By early Tuesday morning, after treatment at the hospital, the specialist had Collins feeling good enough to return home. She was a little drained from her care and adventure in the air, however the mother says she definitely owes her sister a thank you.
“If she wouldn’t have come and got me, the fact she was already blue, I truly don’t know what would have happened,” Allee said.
Addyson – who says she doesn’t believe she’s a hero because she doesn’t have a cape – and is just a little jealous of one tiny thing: Her younger sister getting to ride in a helicopter before she was able to.
“We’ll just get you a special ride, we don’t need to do that again,” her mother joked.

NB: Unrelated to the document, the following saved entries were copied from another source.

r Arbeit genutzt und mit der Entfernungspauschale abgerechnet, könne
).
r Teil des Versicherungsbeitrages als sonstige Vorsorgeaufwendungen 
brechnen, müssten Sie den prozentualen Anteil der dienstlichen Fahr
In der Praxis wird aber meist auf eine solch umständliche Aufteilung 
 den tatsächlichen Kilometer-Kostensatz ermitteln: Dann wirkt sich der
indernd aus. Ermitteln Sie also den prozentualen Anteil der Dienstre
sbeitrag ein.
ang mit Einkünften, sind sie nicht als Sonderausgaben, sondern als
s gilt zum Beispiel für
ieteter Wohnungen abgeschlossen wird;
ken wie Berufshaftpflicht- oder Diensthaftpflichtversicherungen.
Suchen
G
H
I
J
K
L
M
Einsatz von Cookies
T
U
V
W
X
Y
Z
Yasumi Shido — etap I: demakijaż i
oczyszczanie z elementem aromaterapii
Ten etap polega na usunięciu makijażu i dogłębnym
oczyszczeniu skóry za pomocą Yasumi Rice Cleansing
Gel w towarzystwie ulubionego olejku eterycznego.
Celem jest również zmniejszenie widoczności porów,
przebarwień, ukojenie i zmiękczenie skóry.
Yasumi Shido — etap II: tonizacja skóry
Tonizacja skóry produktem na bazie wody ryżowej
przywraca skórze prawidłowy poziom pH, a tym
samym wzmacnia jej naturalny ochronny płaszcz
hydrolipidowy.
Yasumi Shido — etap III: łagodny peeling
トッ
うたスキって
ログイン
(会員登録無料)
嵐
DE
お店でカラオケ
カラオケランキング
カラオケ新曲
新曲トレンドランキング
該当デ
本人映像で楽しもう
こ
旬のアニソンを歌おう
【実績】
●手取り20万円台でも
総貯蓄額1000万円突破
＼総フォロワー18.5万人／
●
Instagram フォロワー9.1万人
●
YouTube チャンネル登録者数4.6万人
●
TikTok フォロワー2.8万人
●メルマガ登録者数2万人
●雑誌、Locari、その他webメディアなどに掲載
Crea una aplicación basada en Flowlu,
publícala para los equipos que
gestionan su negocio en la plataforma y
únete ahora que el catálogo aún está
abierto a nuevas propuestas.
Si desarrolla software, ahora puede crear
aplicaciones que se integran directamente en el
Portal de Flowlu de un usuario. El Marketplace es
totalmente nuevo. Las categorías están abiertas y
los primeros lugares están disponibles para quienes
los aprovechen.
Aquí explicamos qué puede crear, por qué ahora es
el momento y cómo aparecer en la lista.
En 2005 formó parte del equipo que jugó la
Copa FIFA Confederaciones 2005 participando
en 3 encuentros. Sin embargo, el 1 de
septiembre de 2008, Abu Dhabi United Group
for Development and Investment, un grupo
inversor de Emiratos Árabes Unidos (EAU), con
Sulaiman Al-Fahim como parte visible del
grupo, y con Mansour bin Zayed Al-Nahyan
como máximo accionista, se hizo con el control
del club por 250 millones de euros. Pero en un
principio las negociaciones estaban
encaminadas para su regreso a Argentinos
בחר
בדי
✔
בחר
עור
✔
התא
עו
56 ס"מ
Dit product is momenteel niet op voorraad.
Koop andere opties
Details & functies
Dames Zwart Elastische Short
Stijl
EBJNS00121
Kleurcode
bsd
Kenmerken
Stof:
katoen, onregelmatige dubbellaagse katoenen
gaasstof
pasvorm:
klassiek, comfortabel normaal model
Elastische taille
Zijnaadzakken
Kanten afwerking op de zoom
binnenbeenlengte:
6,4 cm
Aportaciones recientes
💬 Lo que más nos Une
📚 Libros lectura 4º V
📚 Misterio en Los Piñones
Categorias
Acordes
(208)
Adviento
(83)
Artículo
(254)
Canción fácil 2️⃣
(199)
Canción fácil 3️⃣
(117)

Febrile seizures, or a seizure brought on by fever, can occur at any stage in children, but are generally more common before they are old enough to attend school, frequently at age two. Specialists say that you should seek medical attention if they last longer than a couple of minutes or if your child is struggling to inhale or becoming blue in the face.
It’s essential to know that most seizures in children caused by fevers aren’t typically life threatening. They happen to an estimated one in about every 25 families. Having a febrile seizure does not necessarily mean that a child has epilepsy, since that disorder is characterized by reoccurring seizures that are not triggered by fever.
Although they can be quite frightening for parents, brief febrile seizures that last less than 15 minutes do not cause any long-term health issues. However, keep in mind that if another does occur, it is more likely to be prolonged, but even prolonged seizures lasting more than 15 minutes are generally harmless but do carry an increased risk of developing epilepsy.